Guillaume Fond : Oui tout à fait. Avant toute consultation psychiatrique ou demande d’anxiolytiques/antidépresseurs, les personnes qui présentent certains symptômes – troubles du sommeil, anxiété ou chutes dépressives – devraient bien examiner ce qu’elles mangent. Souvent leur alimentation est déséquilibrée : saturée en graisses ou en sucres. De nombreuses personnes qui se sentent déprimées lient ce ressenti à de la fatigue. Or, cette fatigue peut être causée par une inflammation intestinale qui entraîne une baisse d’énergie. L’amélioration de son alimentation est un vrai potentiel inexploité afin de commencer à résoudre ses problèmes psy. A une alimentation saine et riche en aliments aux propriétés anti-inflammatoires, des apports en vitamine D, peuvent être utiles, car une carence quasi-systématique est observée chez les personnes dépressives. Les pro-biotiques peuvent être utiles également, même si la majorité des bactéries sont éliminées lors de leur passage dans l’estomac.

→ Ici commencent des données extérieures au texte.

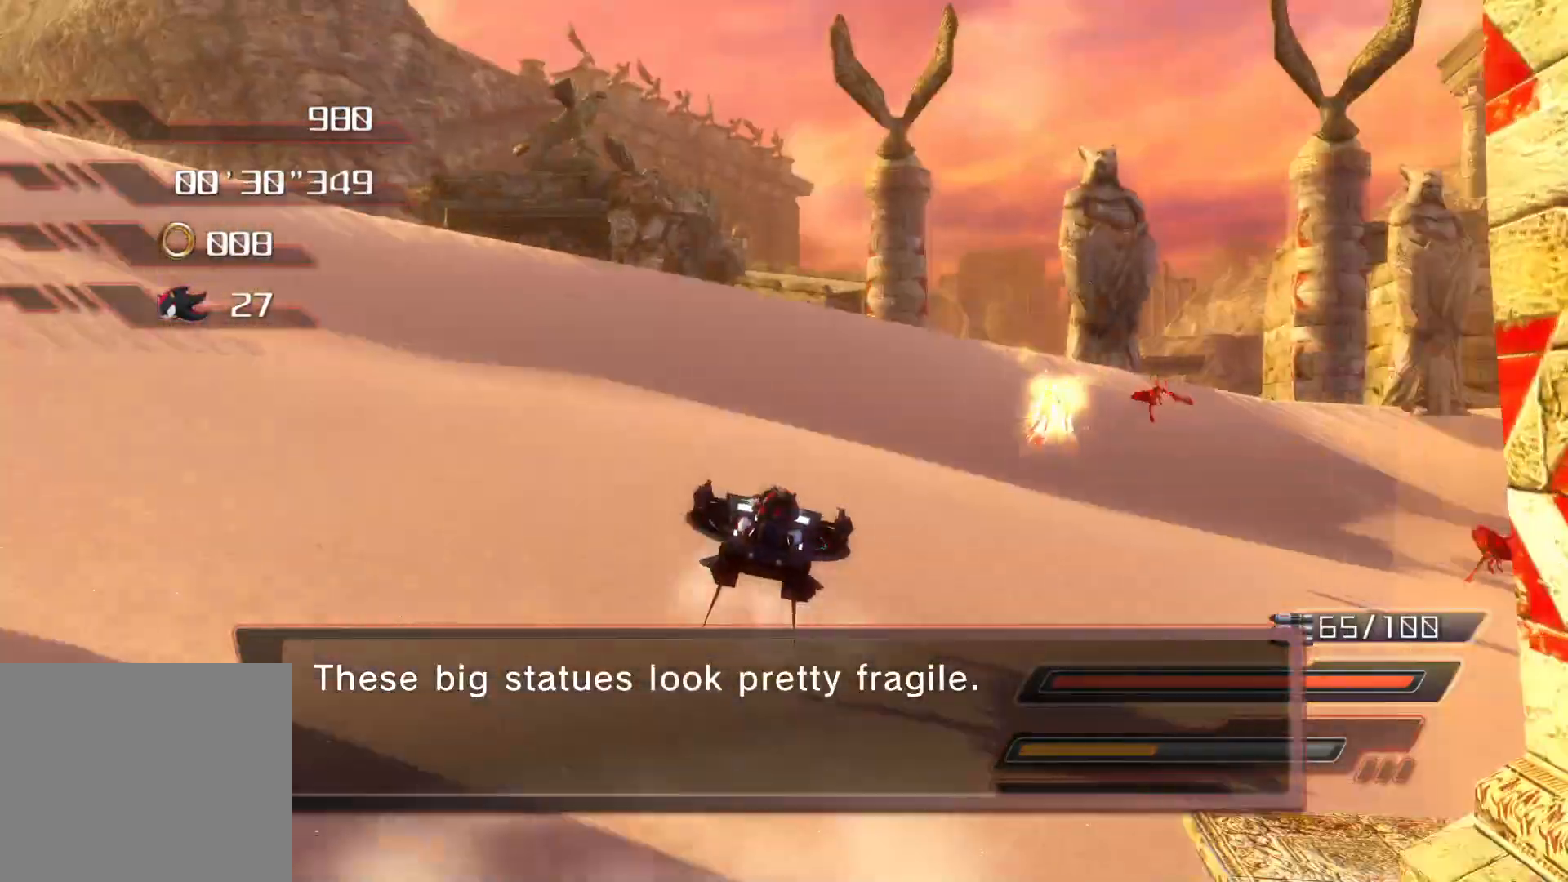
{"buttons": [], "left_stick": "right", "right_stick": "center", "events": [[151, "left_stick", "right"]]}
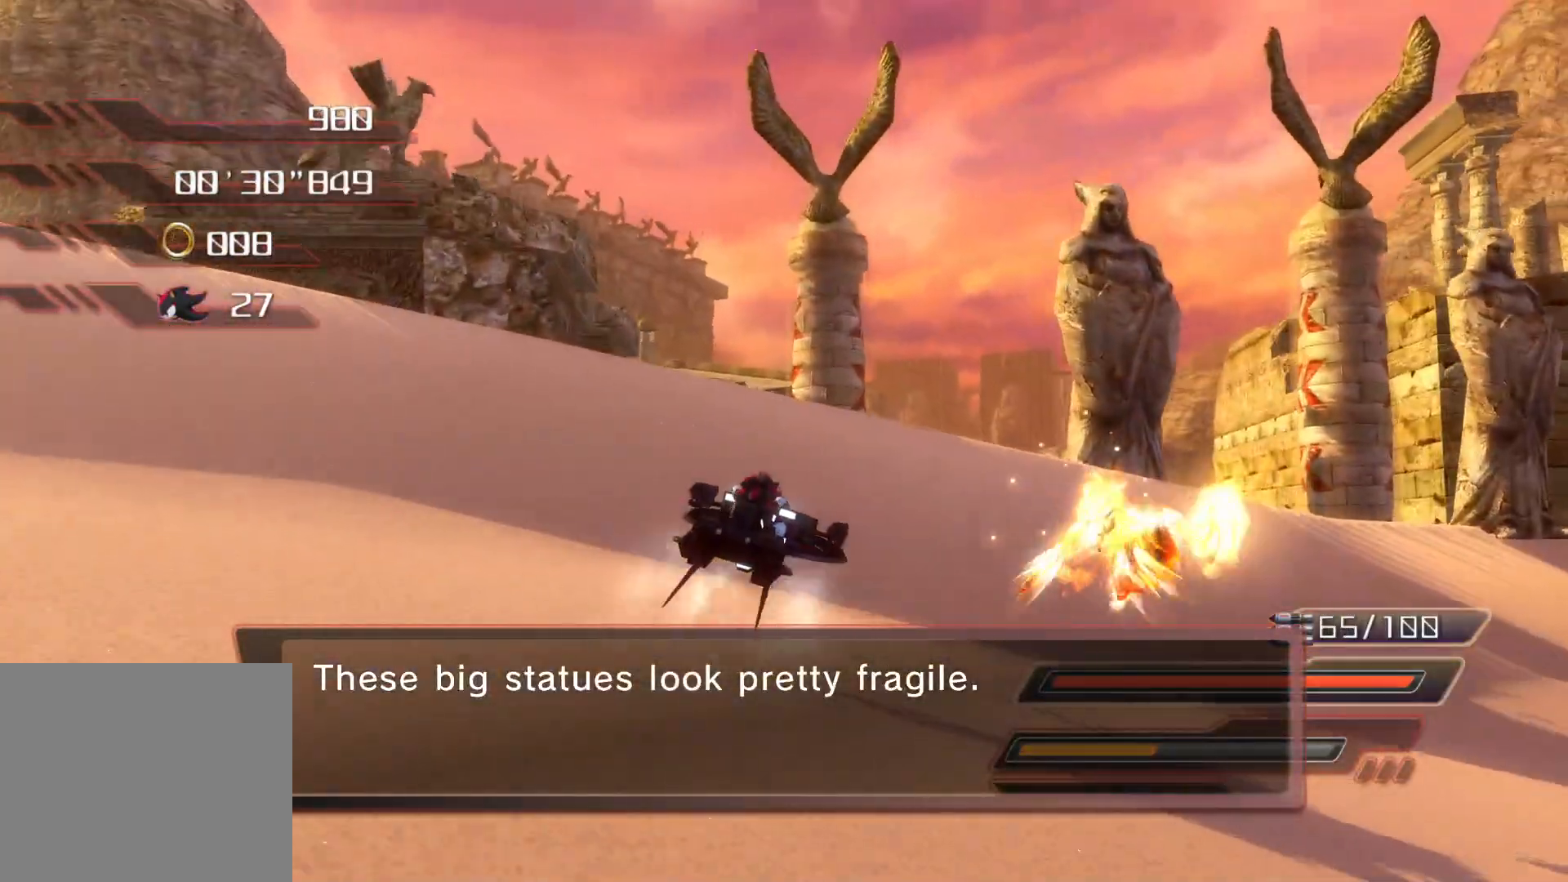
{"buttons": ["R2"], "left_stick": "center", "right_stick": "center", "events": [[117, "left_stick", "left"], [167, "left_stick", "center"], [234, "left_stick", "right"], [251, "R2", "down"], [385, "left_stick", "center"]]}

Après le rhésus sanguin, le profil microbiotique ?
Une étude publiée dans la revue Nature, en 2011, dresse trois profils microbiotiques ou entérotypes : bactéroïde, prévotella et ruminococcus, en fonction du type majoritaire de bactéries présent dans la flore alimentaire. Ce profil, n’ayant aucun lien avec l’âge, le sexe ou l’ethnie, mais lié à notre régime alimentaire à long terme pourrait se révéler utile pour soigner certaines maladies en lien avec un problème microbiotique. Il permettrait en effet aux médecins de diagnostiquer des déséquilibres bactériologiques en fonction de notre entérotype. Cependant, ces profils sont sources de débat dans le monde médical car ils supposeraient que notre microbiote soit stable dans le temps, alors que certains chercheurs soutiennent son caractère changeant.